Komisyonun kurulma gerekçesinin Öcalan’ın telkinleri olduğunu iddia eden Dervişoğlu, bu çerçevede İYİ Parti’nin 533 önergesinin reddedildiğini ancak aynı Meclis’in Öcalan’ın isteklerine kulak verdiğini savundu. Bu nedenle komisyonda yer almayacaklarını açıkça beyan etti. Gerçek komisyonun milletin meydanlarında olduğunu söyledi.
1 Ekim 2025 itibarıyla başlatılan sürecin kamuoyundan gizlendiğini dile getiren Dervişoğlu, sürecin AK Parti, MHP, Öcalan ve Kandil arasında yürütüldüğünü öne sürdü. Sürecin şeffaflık taşımadığını ve ne milletin ne de Meclis’in bilgilendirildiğini söyledi. Milli kimlik, vatandaşlık tanımı ve Lozan Antlaşması’nın bu süreçte tartışmaya açıldığını belirtti.

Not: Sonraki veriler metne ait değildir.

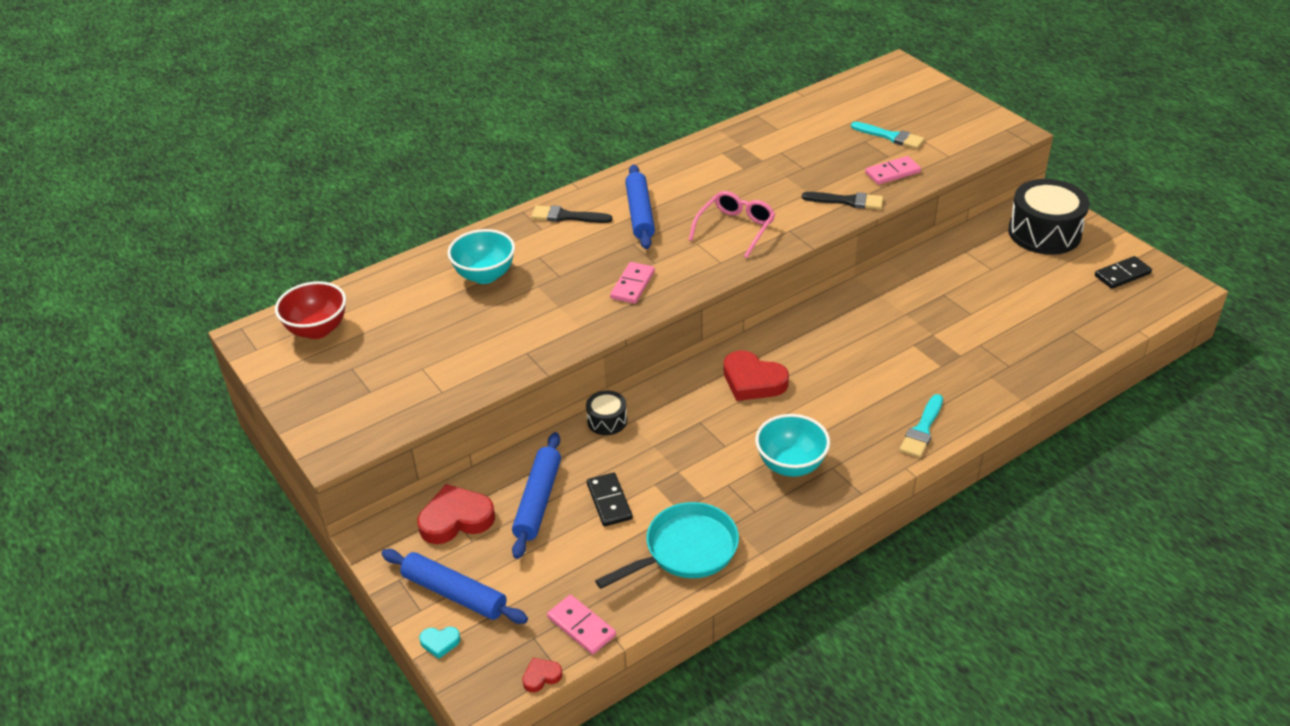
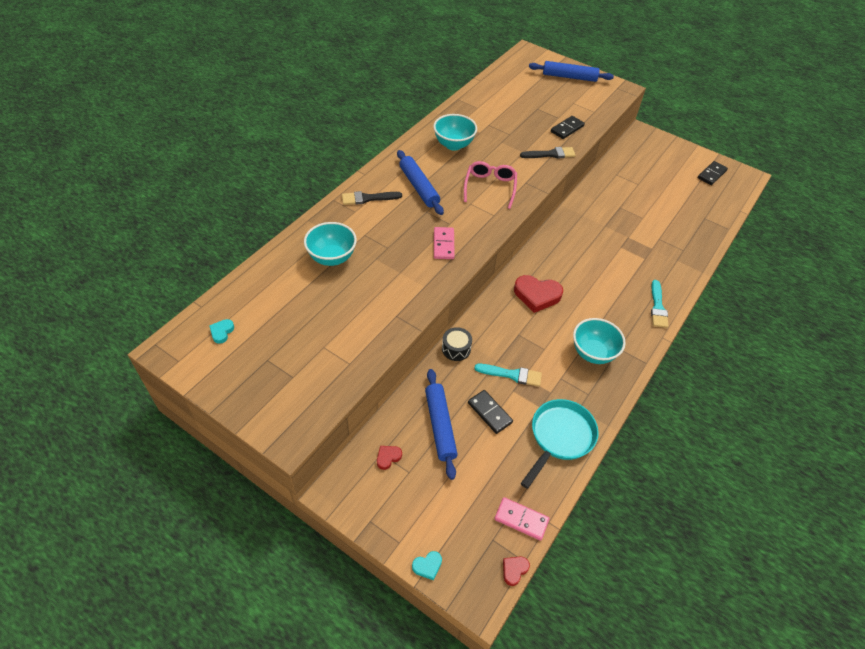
camera: 25 degrees left, 10 degrees up
(317, 330) = (222, 332): red bowl -> turquoise heart
(454, 593) = (417, 520): blue rolling pin -> blue rolling pin (569, 77)
(456, 519) = (388, 457): red heart -> red heart, size x0.48
(716, 170) = (453, 145): none -> turquoise bowl
(890, 137) = (551, 103): turquoise brush -> turquoise brush (512, 375)
(892, 172) = (567, 129): pink domino -> black domino
(1044, 233) = (654, 154): black drum -> none

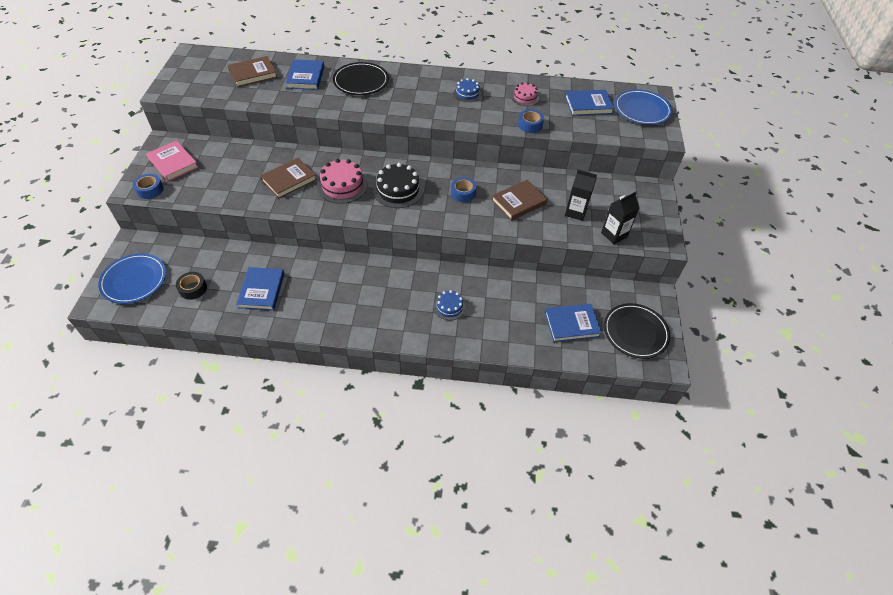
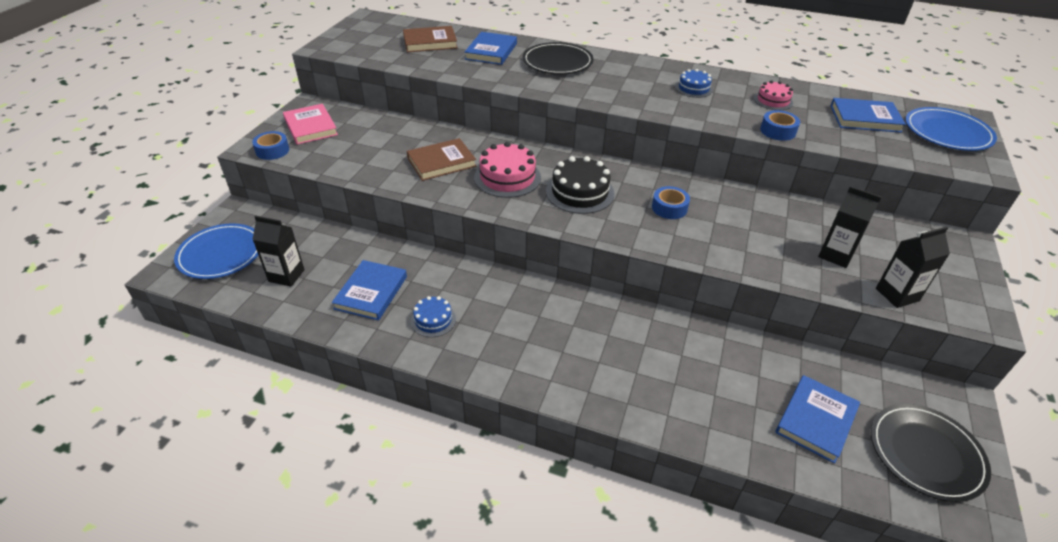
camera: 15 degrees right, 10 degrees down
(193, 288) = (286, 275): black tape -> black carton
(449, 307) = (625, 359): blue cake -> blue cake (433, 320)
(519, 202) = (749, 230): brown book -> none
(571, 324) = (815, 420): blue book -> blue book turned 60 degrees counterclockwise

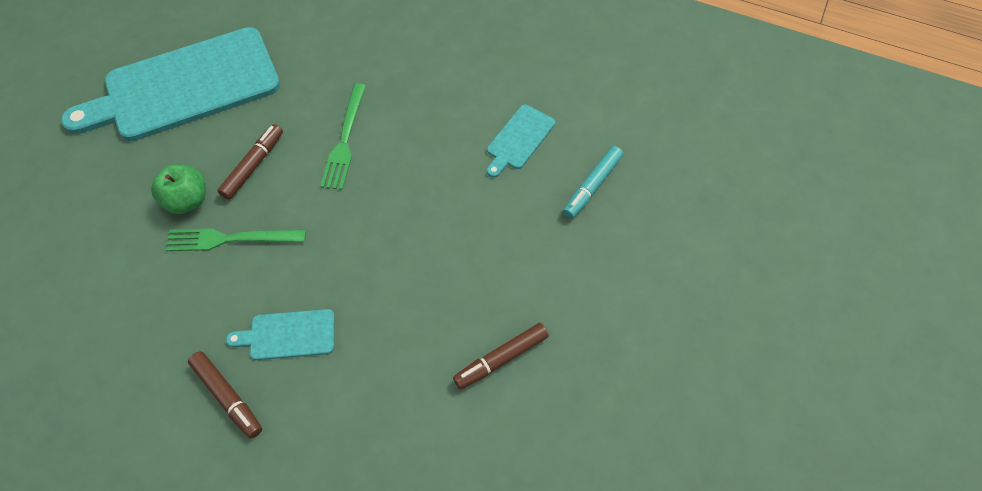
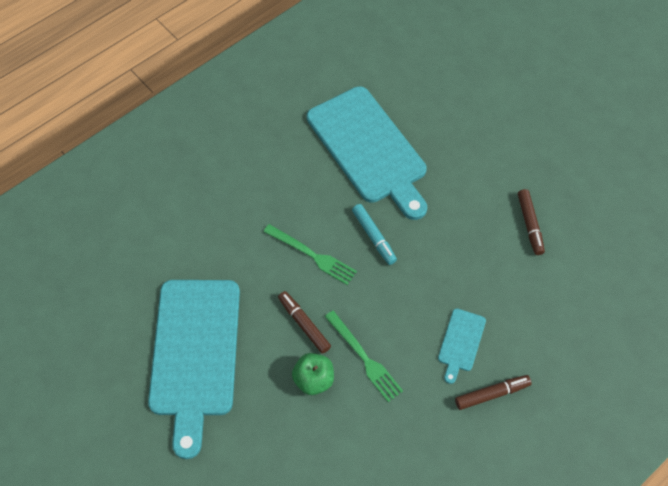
camera: 65 degrees left, 0 degrees up
(231, 239) = (364, 358): green fork -> green fork turned 60 degrees counterclockwise
(519, 139) = (369, 149): turquoise cutting board -> turquoise cutting board, size x2.33
(592, 186) = (428, 124): turquoise marker -> turquoise marker (374, 237)

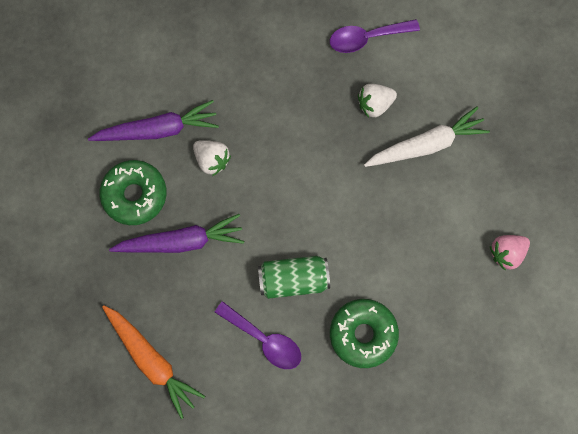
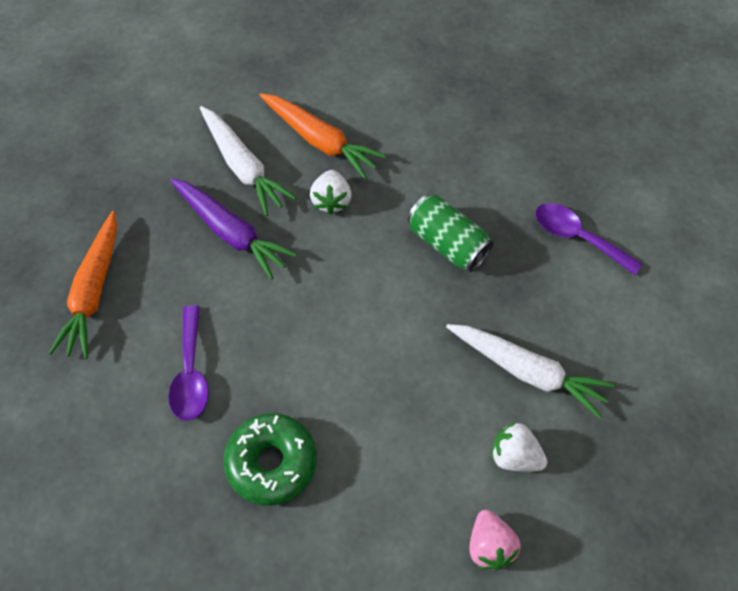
camera: 50 degrees right, 15 degrees down
(135, 195) = (243, 166): green donut -> white carrot
(158, 130) = (320, 141): purple carrot -> orange carrot
(293, 279) = (275, 353): green can -> green can (447, 243)
(374, 104) = (520, 293): white strawberry -> white strawberry (514, 456)
(506, 253) = (489, 546): pink strawberry -> pink strawberry turned 120 degrees counterclockwise

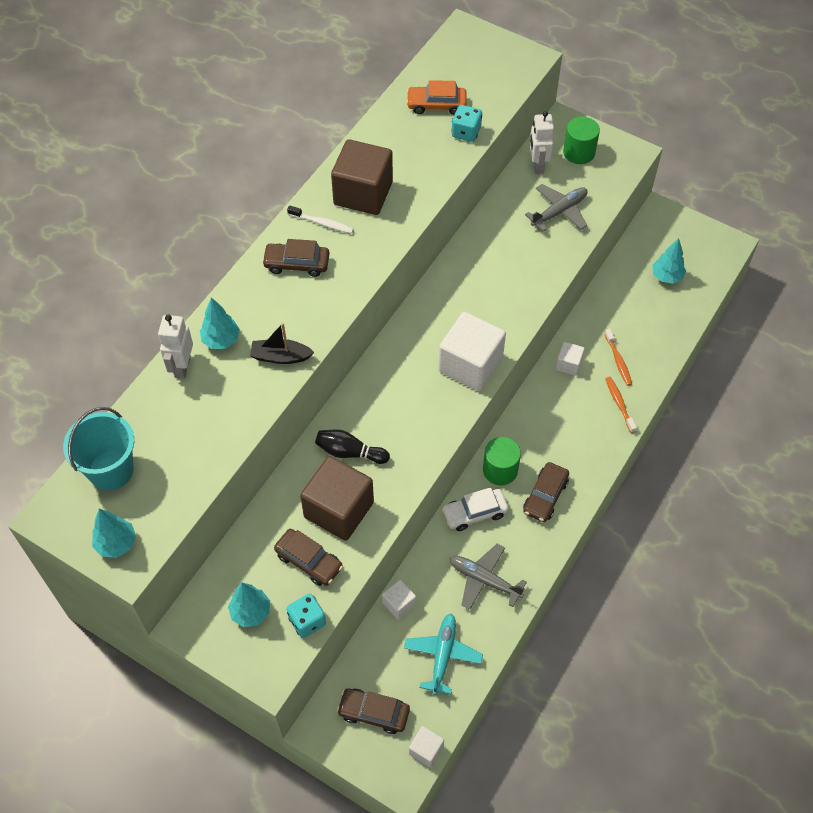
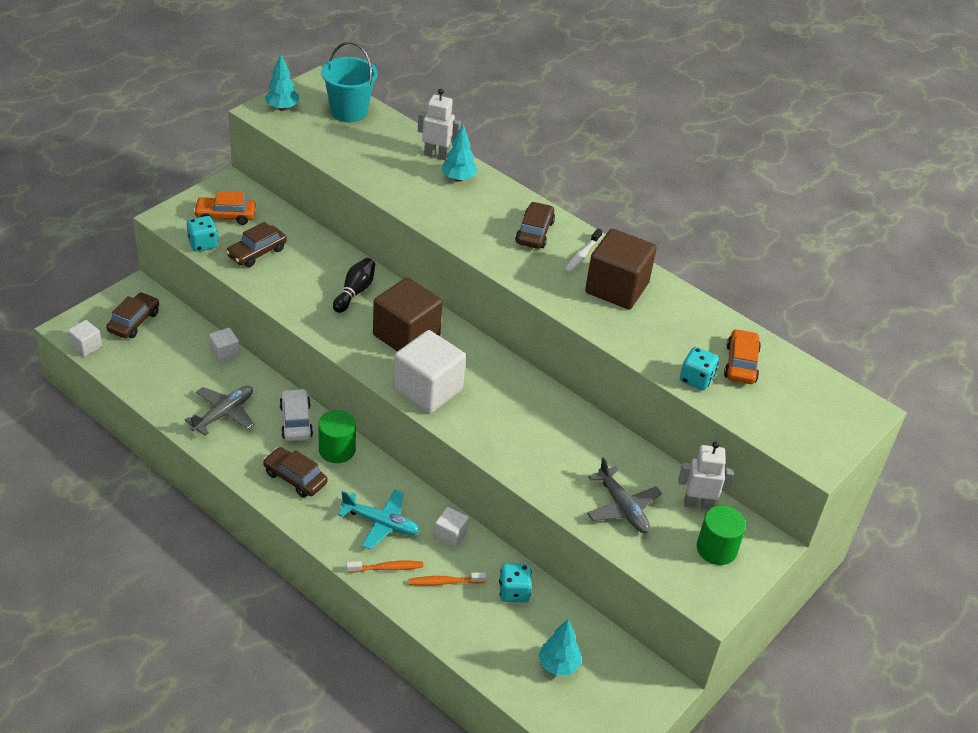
camera: 95 degrees right, 15 degrees down
(251, 612) = (225, 216): turquoise tree -> orange car
(280, 356) = (430, 208): black boat -> none
(339, 510) = (298, 276): brown cube -> brown cube (406, 335)
(443, 655) = (164, 372): turquoise plane -> turquoise plane (381, 523)
(610, 312) = (514, 592): none -> turquoise dice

PKK’nın Suriye kolu YPG/PYD’nin uluslararası destekle güçlendirildiğine dikkat çeken Dervişoğlu, silah bırakma gibi gösterişli adımların perde arkasındaki gerçekleri gizlemeye çalıştığını ifade etti. Kurulan komisyonların çözüm için değil, sorunları büyütmek için kurulduğunu savundu. Türk milletinin kutsallarının tartışmaya açılmak istendiğini, bu sürecin Öcalan’ın telkinleriyle yürütüldüğünü ve milletin bu şekilde aldatıldığını söyledi.